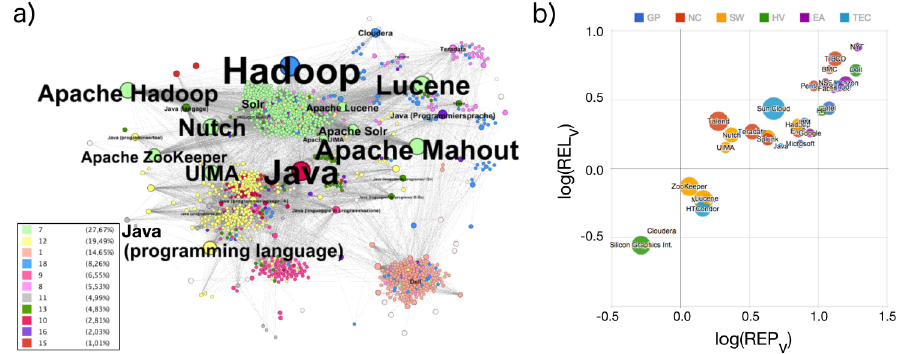
Fig 2. (a) Wikipedia network representation for several interconnected local networks (several CNs with their LNs). The selected topics are related to the emerging Hadoop market, see Table 1 in section 2.1 for details. The colors indicate the membership of the nodes to topical clusters (see legend). Wikipedia pages about Hadoop-related projects are found in close neighborhood of new companies and also close to two important programming languages, Java, and C++, which have both been highly recognized for many years. All CNs with less then five links ( k = | LN | < 5) have been removed as the layout was calculated with Gephi (OpenOrd layout). (b) Representation and relevance plot showing text volume REL v versus REP v with circle sizes given by logREP k for all selected CNs as in (a). Colors indicate the role of each group in the emerging Hadoop market and differ from modularity classes used in 2a. One can see a high text volume representation index for pages about the early adopters of Hadoop technology (EA, purple). Wikipedia pages about core technology, which is software such as Apache Lucene, Apache Nutch, and Apache Mahout (SW, orange) have a low relevance index REL v . Their representation index REP v is also small compared with the companies that use the new technology. The label (HV, green) stands for Hadoop-related hardware vendors, (TEC, light blue) for general technology companies, (GP, blue) for global players, and (NC, red) for the competitors within the emerging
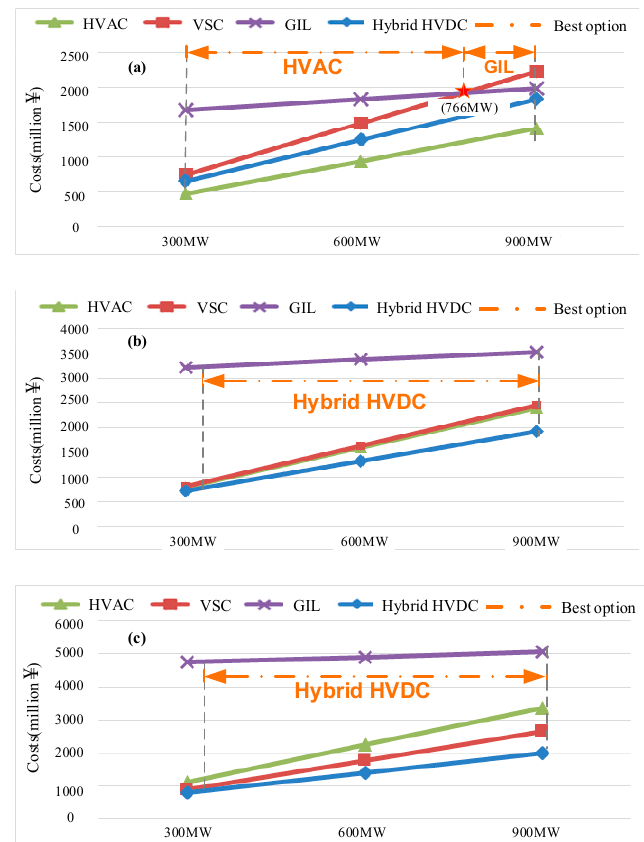
Figure 5. Total costs of different P of 25 km, 50 km, and 75 km wind farms: ( a ) shows the 25 km offshore wind farms total costs with different capacity; ( b ) shows the 50 km offshore wind farms total costs with different capacity; ( c ) shows the 75 km offshore wind farms total costs with different capacity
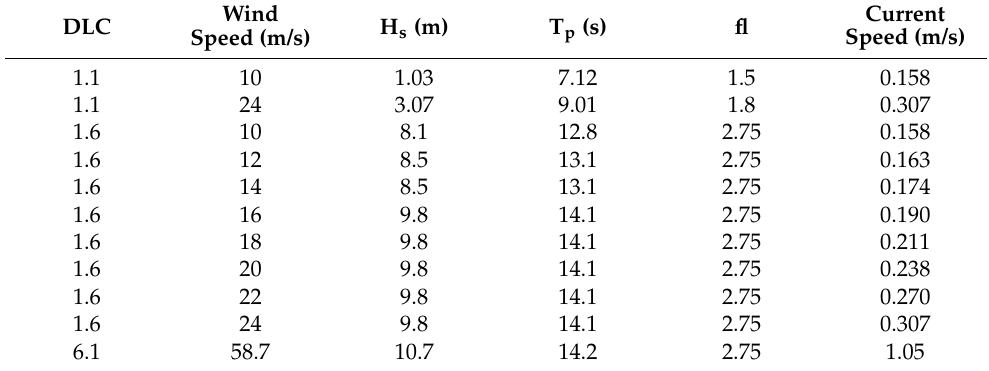
Table 17. Environmental conditions for DLCs included in simulation.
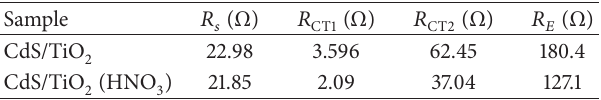
Table 2: Electrochemical parameters of reference and HNO treated solar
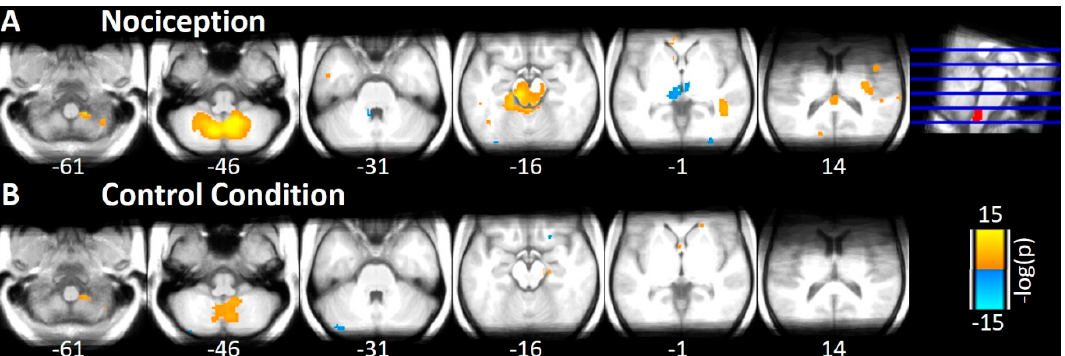
Figure 4. Results of the Partial Similarity analysis. ( A ) Log-transformed significance of partial correlations (Spearman) in trial-to-trial variability between the left STN (marked in red at the top right corner) and cerebellum, brainstem, and midbrain during nociception at a statistical threshold of p < 0.05 (FDR-adjusted) and a minimum cluster extent of 20 voxel. The correlation between the STN and the individual voxel is controlled for general signals from the rest of the volume. ( B ) The same results for the control condition. Positive partial correlations are marked in orange, negative partial correlations are marked in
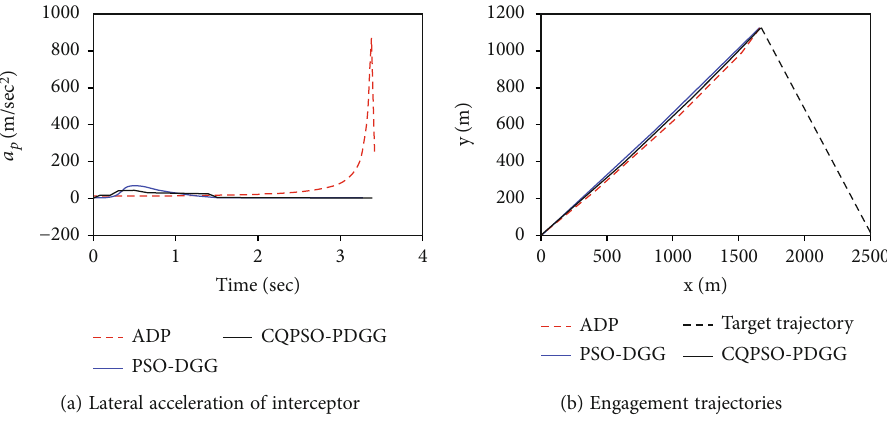
Figure 11: Comparison with ADP and PSO-DGG.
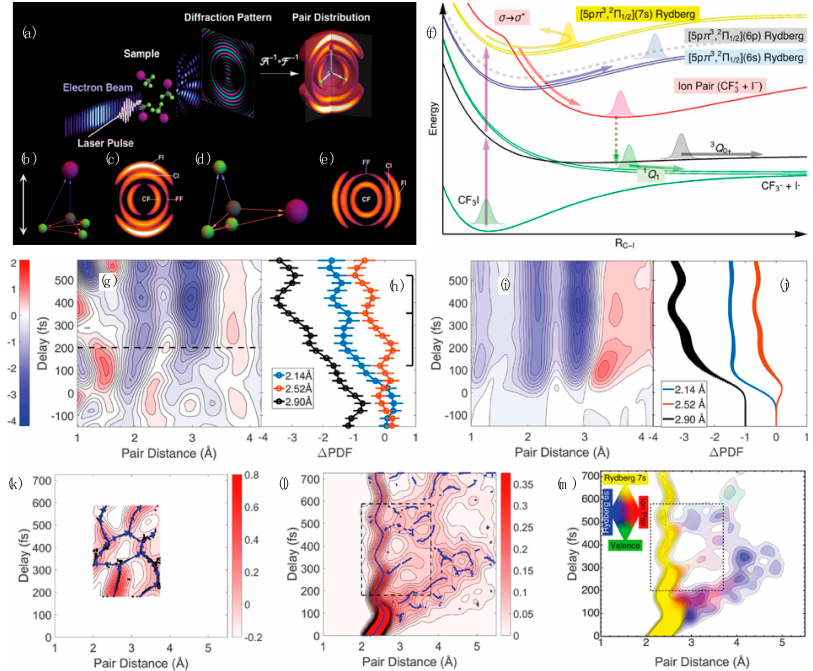
Figure 21. Relativistic ultrafast gas-phase electron diffraction. ( a ) Schematic of relativistic FED experiment. ( b ) A model for a CF 3 I molecule oriented along the laser polarization axis. ( c ) Simulated pair distribution function (PDF) for a molecular ensemble with a cos 2 θ angular distribution. ( d ) A model for a CF3I molecule oriented perpendicular to the laser polarization. ( e ) Simulated PDF for a molecular ensemble with a sin 4 θ angular distribution. The laser polarization is indicated by the double-headed arrow. Gray, light green, and purple represent carbon, fluorine, and iodine, respectively. ( f ) Potential energy surfaces depicting the two-channel excitation in CF 3 I along the C–I bond length coordinate, with major states labeled and reaction pathways marked by arrows. Color coding indicates different electronic states and highlight the complexity of reaction. ( g ) Experimental Δ PDF ⊥ . The dashed line at 200 fs shows a rough separation between contributions from the one- photon and the two-photon channels. ( h ) Experimental time evolution of Δ PDF ⊥ at 2.14, 2.52, and 2.90 Å. A comb illustrates the first two periods of the C–I stretching vibration. ( i ) Simulated Δ PDF ⊥ of the two-photon channel. ( j ) Simulated time evolution of Δ PDF ⊥ at 2.14, 2.52, and 2.90 Å. Figure adapted from Reference [173] with permission from Science AAAS.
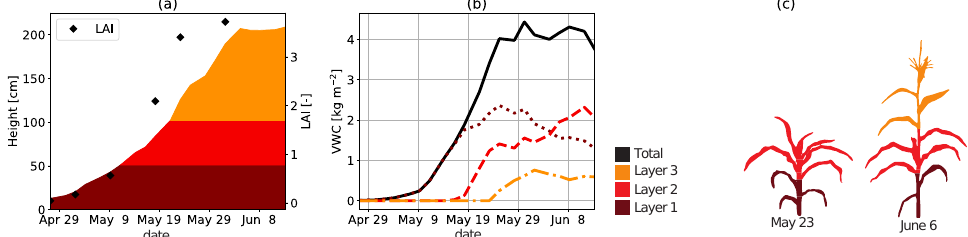
Figure 2. Canopy height divided into three layers including LAI ( a ); total plant VWC divided into three layers ( b ); and visualisations of the layer division in two different growth stages ( c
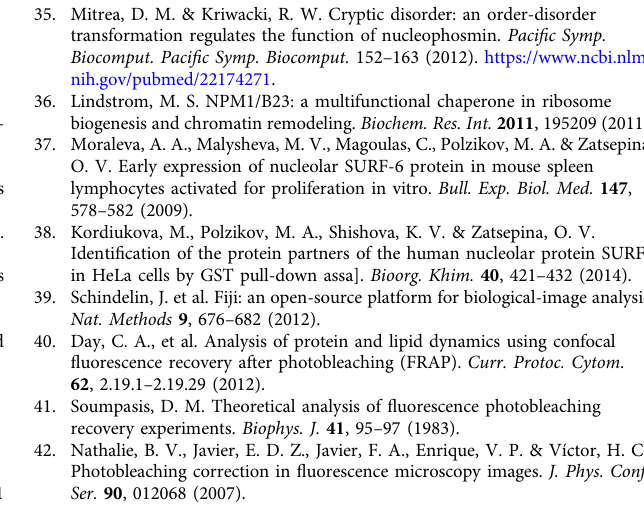
Fig. 17. Images were acquired at the Cell & Tissue Imaging Center which is supported by St. Jude Children ’ s Research Hospital and NCI P30 CA021765; we thank Dr.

···

■ Exercise prompt ■
Pull every line containing "total" out of the records.

■ Answer to this exercise ■
Figure 5. Total costs of different P of 25 km, 50 km, and 75 km wind farms: ( a ) shows the 25 km offshore wind farms total costs with different capacity; ( b ) shows the 50 km offshore wind farms total costs with different capacity; ( c ) shows the 75 km offshore wind farms total costs with different capacity
Figure 2. Canopy height divided into three layers including LAI ( a ); total plant VWC divided into three layers ( b ); and visualisations of the layer division in two different growth stages ( c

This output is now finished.